A Review Of The German DAX
Hello, traders. Welcome to The Stock Trading course and the second module, Stock Market Indexes.
Today we’re going to talk about the German DAX. We’re going to start by defining what the DAX is. The DAX is a stock index consisting of the 30 major German companies in the Frankfurt Stock Exchange. So this is basically the German equivalent of the Dow Jones Industrial Average in the United States.
The DAX has two versions called performance index and price index. This depends on whether dividends from the companies are counted for each pricing. The most commonly used method, or version, of the DAX is the price index. So basically, the DAX is a price-weighted index.
Now, let’s break down the DAX. The prices used to calculate this index, come through the electronic exchange system called Xetra. A free flow methodology is used to calculate the index weightings along with a measure of average trading volume.
Let’s define what a free flowing methodology is. The index is calculated by taking the stock price and multiplying it by the number of shares available in the market, instead of using all of the outstanding shares of the company. So basically, instead of calculating the market cap of the company with all of the outstanding shares, we only use the shares available for trade with the DAX. This method excludes all locked shares by promoters and governments.
Like the Dow Jones Industrial Average, a change in the DAX represents a change in investors’ expectations of the earnings and risk associated with blue chip companies in Germany.
Let’s go through the chart of the DAX. And let’s have a look how it has performed over the years. Here is a daily chart of the DAX. As you can see, we hit the all-time high on the DAX at 12,400 in April 2015. And then we have been on a down move, that I might not call a correction. Because, this is not just a move to the down side but we are making lower-highs and lower-lows. Which means that we are in an immediate bear market on the DAX.
Let’s see how much the DAX has fallen on this short-term bear market. As you can see from the all-time highs at 12,400, the DAX has dropped 24.67%. I’m going to zoom in a little bit so we can see the overall sentiment of the DAX.
Now we have data from July 2010 until today. As you can see, the DAX has been in a very strong bull market for about four years.

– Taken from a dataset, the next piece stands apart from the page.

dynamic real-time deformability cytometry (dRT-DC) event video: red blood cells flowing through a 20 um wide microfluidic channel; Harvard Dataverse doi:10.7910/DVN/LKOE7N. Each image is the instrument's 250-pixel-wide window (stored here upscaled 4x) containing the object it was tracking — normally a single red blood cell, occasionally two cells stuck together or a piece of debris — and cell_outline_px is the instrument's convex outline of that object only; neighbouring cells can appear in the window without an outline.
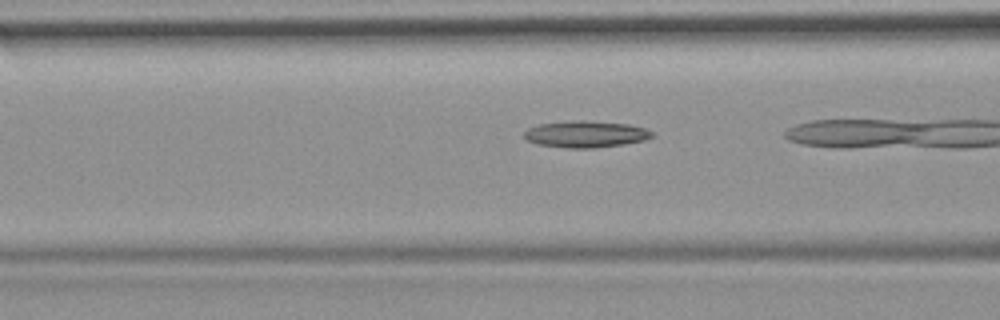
{"species": "common noctule bat (a hibernating species)", "species_latin": "Nyctalus noctula", "temperature_condition": "room temperature", "stored_images_in_passage": 18, "camera_frame_rate_fps": 3000, "um_per_image_px": 0.085, "animal": {"sex": "female", "body_mass_g": 19.9}, "frame": {"image": 1, "passage_image": 13, "time_ms": 4.0, "image_size_px": [1000, 320], "cell_outline_px": [[652, 136], [644, 140], [624, 144], [596, 148], [568, 148], [536, 144], [524, 140], [524, 132], [528, 128], [540, 124], [572, 120], [584, 120], [628, 124], [644, 128], [652, 132]], "centroid_in_image_um": [49.73, 11.41], "position_along_channel_um": 116.9, "area_um2": 19.88}}
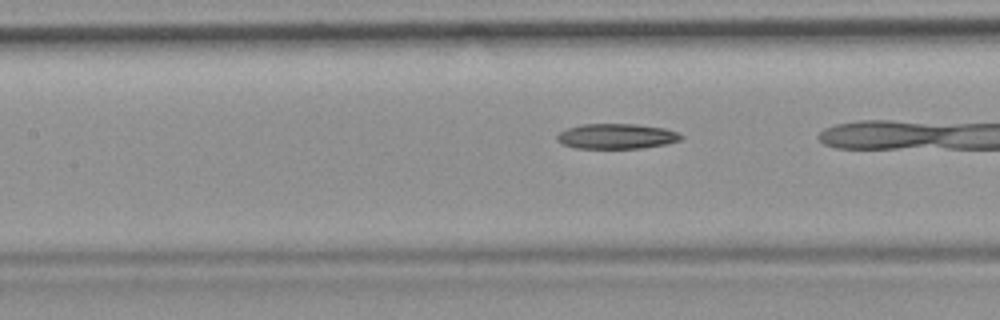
{"frame": {"image": 2, "passage_image": 16, "time_ms": 5.0, "image_size_px": [1000, 320], "cell_outline_px": [[684, 136], [680, 140], [664, 144], [640, 148], [576, 148], [564, 144], [556, 140], [556, 136], [560, 132], [568, 128], [580, 124], [636, 124], [664, 128], [676, 132]], "centroid_in_image_um": [52.39, 11.57], "position_along_channel_um": 155.0, "area_um2": 18.03}}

If you calculate the move from the low in 2011, until the high in 2015, you can see that the DAX gained 150% in this timeframe.
Basically, we were in a very strong bull market like we have not seen in another index. Right now, we have dropped to this very strong levels of support, so we are still in a bull market. And if you grab a simple trend, line 2, you can see that the bull structure has not been broken yet.
This is very important for investors in German stocks. Because, even though the DAX has dropped from the all-time high until the touch of this trend line, for about 25%, we are still in a very strong bull market, with just a very steep correction in the overall sentiment of the index.
If we only take this part of the chart, well, most analysts are going to say that we are in a very strong bear market. But you have to look at the overall sentiment of the index before you acknowledge this statement.